Plus de trente ans après sa parution, Mystère conserve un charme intact et gagne encore absolument à être proposé aux apprentis-lecteurs, voire plus jeunes encore (en lecture à voix haute). L’histoire a des airs de conte : un roi et une reine attendent leur quatrième enfant, espérant avoir enfin un garçon, après la blonde Blondine, la rousse Roussotte et la brune Bruna. Mais malédiction, c’est encore une fille qui vient au monde et de surcroit, sa chevelure est bleue… Mystère grandit comme elle l’entend, sauvage comme une plante rebelle qui ne se laisse pas discipliner, mais d’une personnalité et d’une beauté fascinantes. L’intrigue est menée tambour battant, l’audace, la débrouillardise et la vivacité de Mystère l’aidant à survivre aux épreuves les plus redoutables.

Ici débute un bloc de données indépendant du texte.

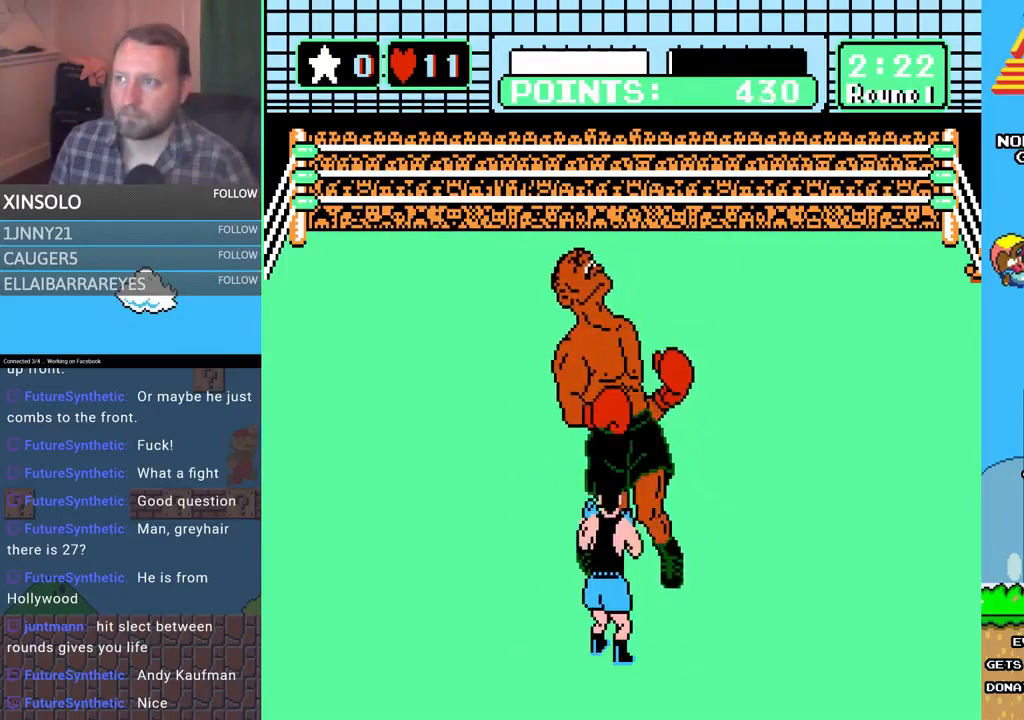
{"buttons": ["DPAD_LEFT"], "events": [[400, "DPAD_LEFT", "down"]]}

Tout contribue à faire de cette histoire une lecture délicieuse, notamment la gaieté inébranlable de l’héroïne. Par exemple, elle hérite des robes usées par ses sœurs ? Pas d’états d’âme, puisque dans ces vêtements qui ne risquent plus grand-chose, elle peut grimper aux arbres sans arrière-pensée, comme elle aime tant le faire ! On se régale aussi des multiples clins d’œil aux contes traditionnels, de Cendrillon au Petit Poucet, en passant par Blanche-Neige et Le vilain petit canard.  Et pourtant, ce qui est le plus jubilatoire est sans doute la manière dont Marie-Aude Murail fait voler en éclat les stéréotypes associés aux figures incontournables des contes – princesse, ogre, loup, sorcière… On découvre ainsi, entre autres, que tous les contes n’ont peut-être pas vocation à se terminer par la célébration d’un mariage avec un prince charmant !

Une belle ode à la différence, à la singularité et à l’émancipation féminine, portée par une plume vive et malicieuse. Je mesure la chance d’avoir eu accès, petite, à des textes qui donnent le goût de la lecture tout en repoussant loin les limites de notre horizon. Je mesure tout autant l’importance de les transmettre à la nouvelle génération, en commençant par mes deux garçons.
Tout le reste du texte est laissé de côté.